Retention rates for the glass devices were also low in the first clinical trials, although it was reported as 100% in the first pilot studies involving 1 and 4 subjects, for the period of 18 and 7 months, respectively15. In the first large clinical trial, Toumba and Curzon55 (2005) reported only a 48% retention rate using the original "dome-shaped" devices in children. According to the authors, the possible reasons for such a low rate were related to the lower co-operation found in children in comparison to adult volunteers; difficulty in moisture control; incomplete establishment of children's occlusion in the mixed dentition stage; and a deliberate dislodging of the devices by the child volunteers.
Such low retention rates in children prompted the development of new shapes of glass devices and retention methods that could lead to an increase in such rates. A kidney-shaped glass device with circumferential retentive grooves was evaluated by Andreadis, et al.7 (2006) for use in children and adults, as shown in Figure 3. After 6 months of placement, the retention rates were 93% and 86%, respectively for children and adults. Such an improvement in the retention was attributed to the large amount of composite resin used for the attachment of the devices, which provided a substantial bulk, which was able to resist both masticatory and brushing forces.

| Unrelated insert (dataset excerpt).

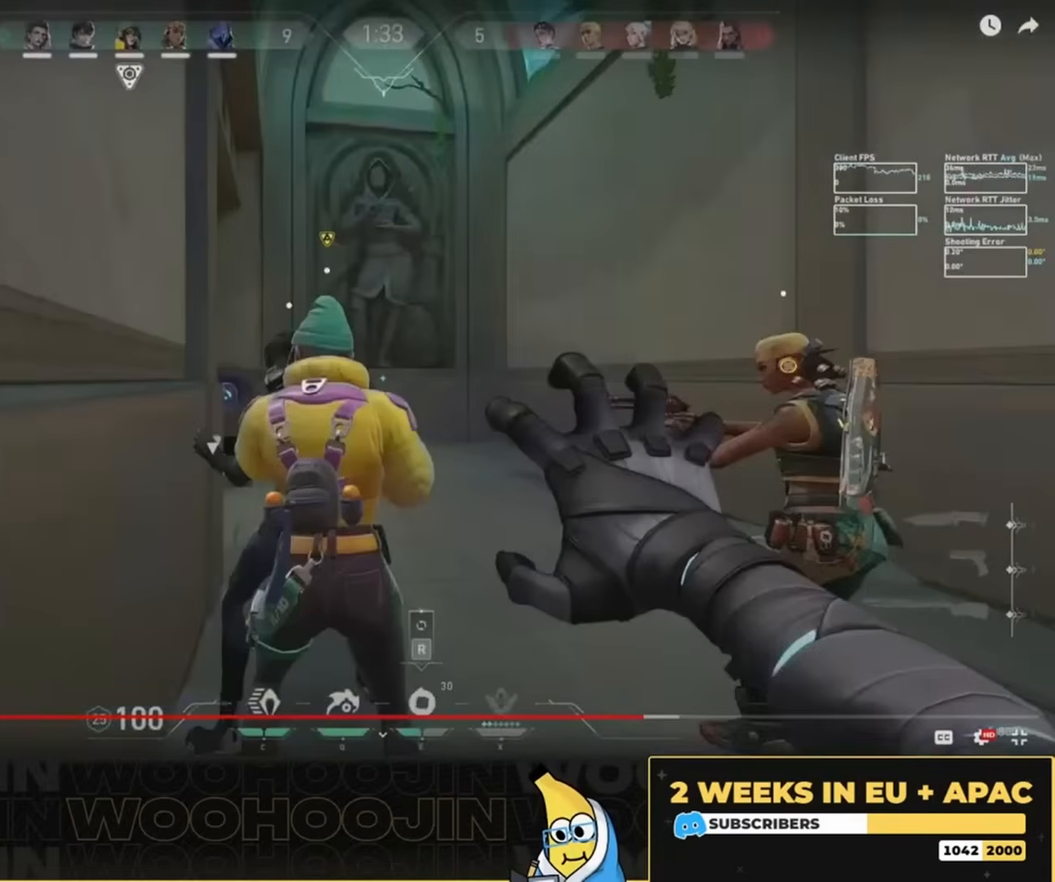
Gameplay with keyboard and mouse; each line is a JSON object with the keys and mouse buttons held at the frame after it. "events" lists presses ("down") and releases ("up") of "a", "ctrl", "d", "e", "q", "s", "shift", "space", "w", "mouse_left", "mouse_wheel", "mouse_right", "mouse_mb4" and "mouse_mb5" between this image and that frame as [ms after this image, input, new state], when the widget could be followed in between. "mouse_left", "mouse_wheel", "mouse_right", "mouse_mb4", "mouse_mb5" = the "left", "wheel", "right", "mb4", "mb5" buttons of the "mouse" list. No other keys are recorded. "wheel" means that the mouse wheel is clicked or scrolled. Mouse movement is not recorded.
{"keys": [], "mouse": [], "events": []}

Besides, one factor that could explain the success obtained in children was that this new shape device had a shorter height (2.5 mm, against 4 mm for the old shape), which is an important factor when considering that children's molars are usually not fully erupted, so the space available for placement of the device is critical.
The most recent approach was the development of plastic brackets to be used with dome shaped glass beads (Figures 4 and 5). The rationale for this new system is that such brackets would be attached only once, thus facilitating handling and replacement, besides reducing the bulk of the resultant attached device. For adults, 85% of the devices were retained after 6 months of placement, while in children less than 8 years old the retention rates were 60% and 0% after 1 and 6 months, respectively5. Thus, this new system for placement and replacement of glass devices seem to be a good alternative for adults, while the kidney shaped type is a good alternative for children with developing occlusions.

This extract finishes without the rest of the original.